Oxford City Council is searching for more volunteers to help maintain and improve Oxford’s green and blue spaces (rivers, canals, lakes and other water areas).
The City Council is part of the Green & Blue Space Network, which was set up in 2013 and includes councils, universities, wild trusts and NGOs (please see full list below). One of its priorities is to improve access to the City’s green spaces while protecting and enhancing them.
Now the City Council is looking for volunteers to attend regular working groups or to help out. Partners also need volunteers who can improve habitats, restore boundaries and water frontages, carry out species and visitor surveys and support the organisations in many other ways.
Councillor Linda Smith, Oxford City Council Executive Board Member for Leisure, Parks and Sports said: "We teamed up with other key stakeholders to improve public open spaces and increase access to it for residents. A lot has been achieved already, but so much more could be done if more local people volunteered their time. Volunteering in this way makes a practical contribution to improving our local environment for the benefit of the whole community at the same time as being a fantastic way to enjoy some of the very special natural environments within our city."

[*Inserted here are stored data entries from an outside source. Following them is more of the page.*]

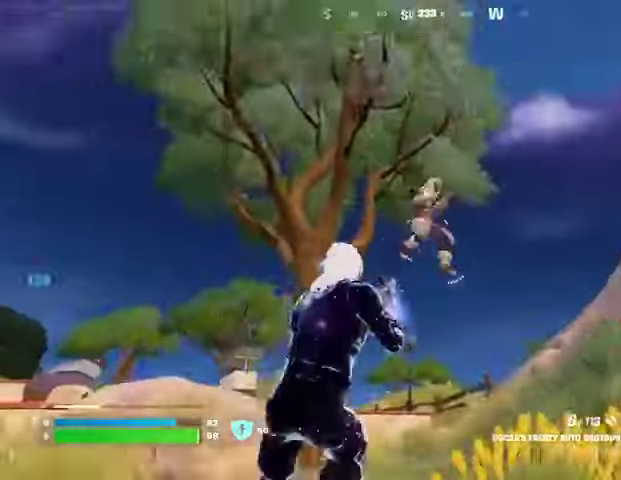
{"buttons": [], "left_stick": "up-right", "right_stick": "left", "events": [[33, "R2", "down"], [67, "right_stick", "down"], [100, "R2", "up"], [100, "left_stick", "up"], [200, "right_stick", "down-right"], [333, "right_stick", "up-right"], [433, "left_stick", "up-right"], [500, "right_stick", "left"]]}
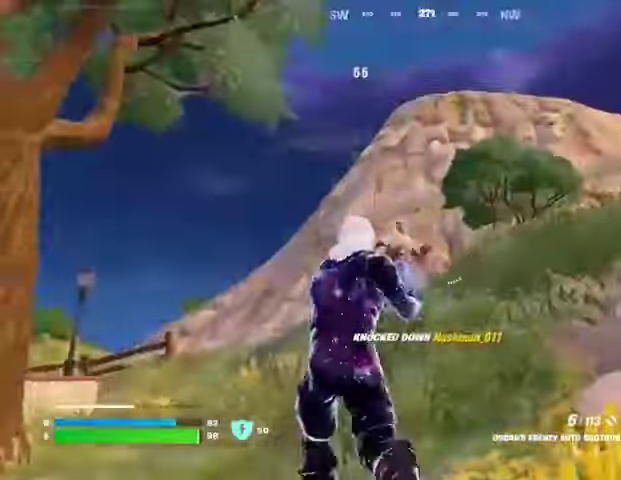
{"buttons": [], "left_stick": "up", "right_stick": "center", "events": [[33, "right_stick", "down-left"], [100, "L1", "down"], [133, "right_stick", "left"], [167, "L1", "up"], [400, "right_stick", "center"], [467, "left_stick", "up"]]}
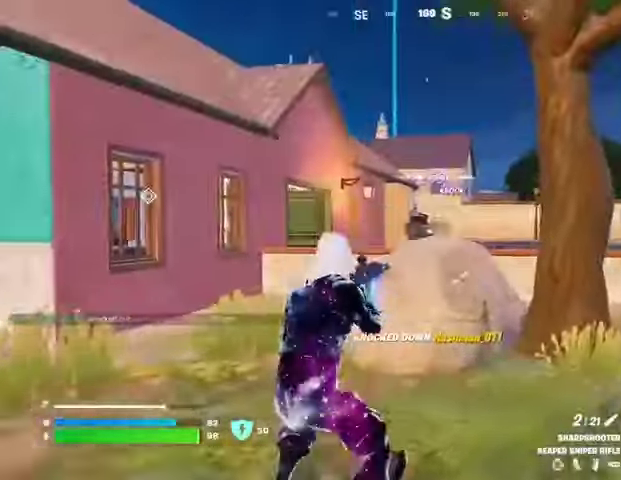
{"buttons": [], "left_stick": "center", "right_stick": "center", "events": [[200, "left_stick", "center"], [200, "right_stick", "right"], [333, "right_stick", "center"]]}
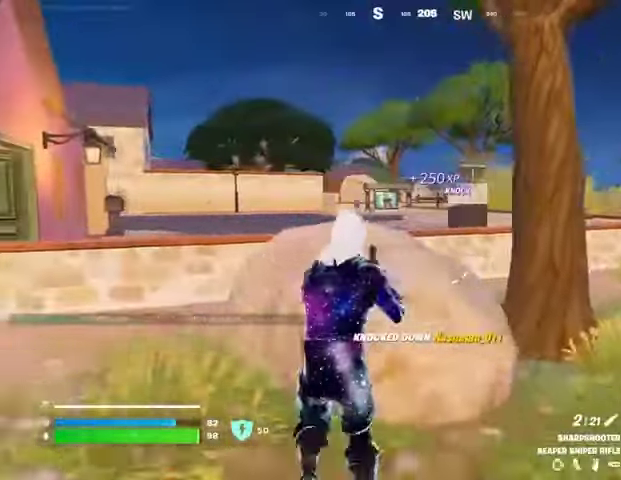
{"buttons": [], "left_stick": "right", "right_stick": "right", "events": [[267, "R1", "down"], [333, "R1", "up"], [333, "right_stick", "right"], [400, "R1", "down"], [400, "left_stick", "down"], [500, "R1", "up"], [500, "left_stick", "right"]]}
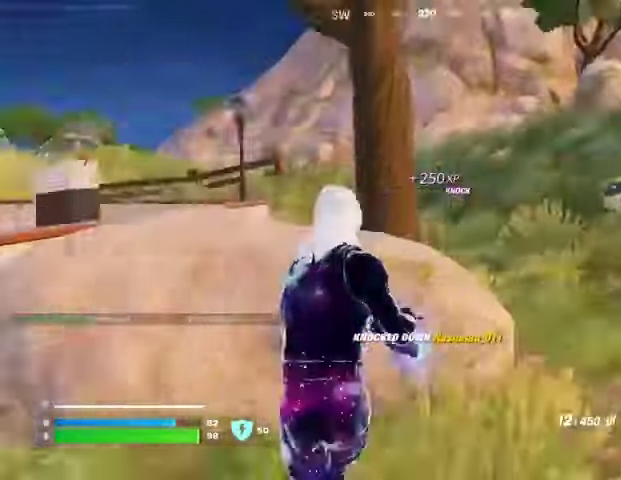
{"buttons": ["L2"], "left_stick": "up-right", "right_stick": "up-right", "events": [[100, "right_stick", "center"], [333, "L2", "down"], [333, "left_stick", "up-right"], [433, "right_stick", "up-right"]]}
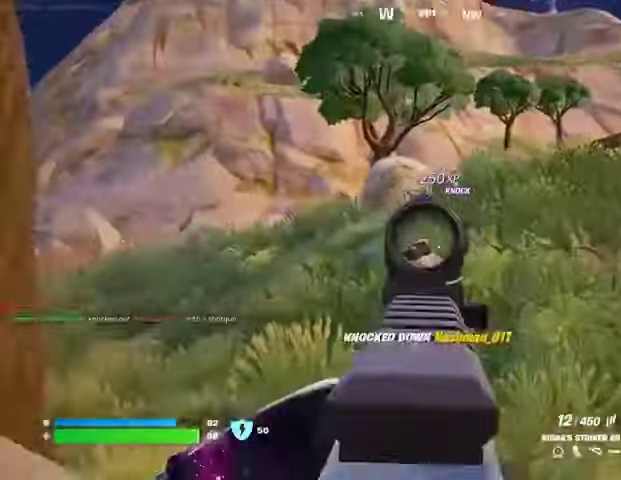
{"buttons": ["L2", "R2"], "left_stick": "up-right", "right_stick": "center", "events": [[67, "R2", "down"], [67, "right_stick", "center"], [133, "right_stick", "down-left"], [267, "right_stick", "center"], [333, "right_stick", "up-right"], [500, "right_stick", "center"]]}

Ian Brookes Oxford City Council’s Head of Community Services added: “We find the network an excellent way to work with our partners to improve the city’s green spaces. At present we are working on how we can improve access, quality and better promote some of the city’s less well known green spaces.”

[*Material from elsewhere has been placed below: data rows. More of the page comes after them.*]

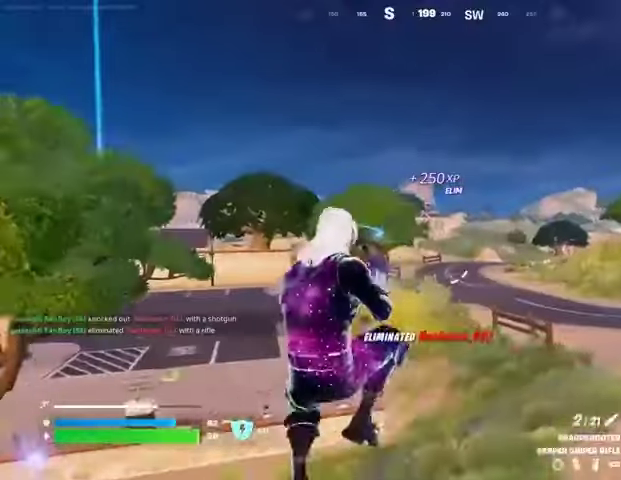
{"buttons": [], "left_stick": "center", "right_stick": "center", "events": [[233, "left_stick", "down-left"], [400, "left_stick", "center"]]}
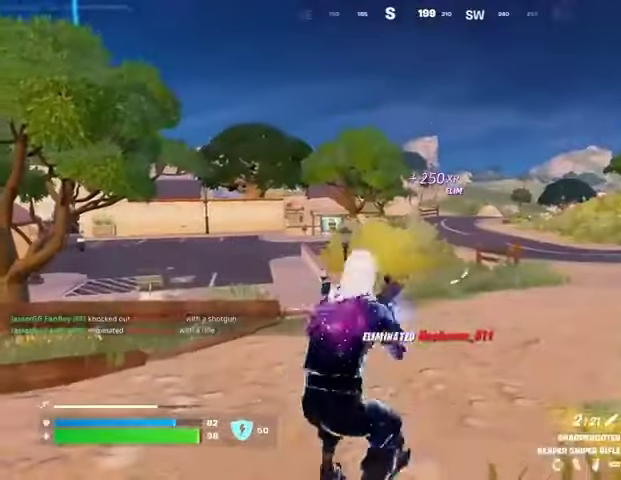
{"buttons": ["L2"], "left_stick": "center", "right_stick": "center", "events": [[300, "L2", "down"]]}
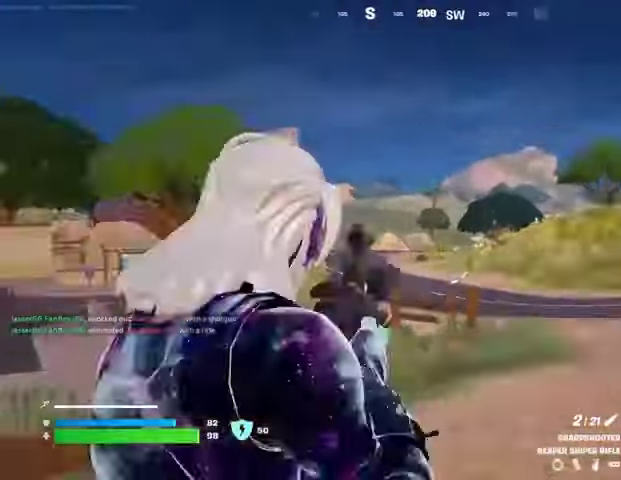
{"buttons": ["L2"], "left_stick": "center", "right_stick": "center", "events": [[67, "right_stick", "right"], [300, "right_stick", "center"]]}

Every Thursday, Oxford Countryside Rangers, consisting of between 8-12 volunteers and Oxford City Councils Countryside Volunteer Coordinator visit sites across the city and undertake land management tasks across Oxford City Council sites. In return, volunteers gain practical conservation experience, meet new people, get fit and spend time in the great outdoors. All levels of experience are welcome. Tasks are very varied with something for everyone to get involved with. All training and safety equipment is provided along with refreshments.
Neil Clennell Head of Conservation and Education (Oxfordshire) at Berkshire, Buckinghamshire and Oxfordshire Wildlife Trust (BBOWT) said: “This is an excellent initiative that brings together organisations with a professional or social interest in the green and open spaces in and around the city. The network allows partners to identify areas of common ground and facilitates collaboration to improve the quality and value of Oxford’s green and blue infrastructure for both people and nature”.
The Green & Blue Spaces Network has seen the development of working groups focussing on improving the rare fenland across Rivermead Nature Park in Rose Hill, Lye Valley in Headington and Chilswell Valley near South Hinksey.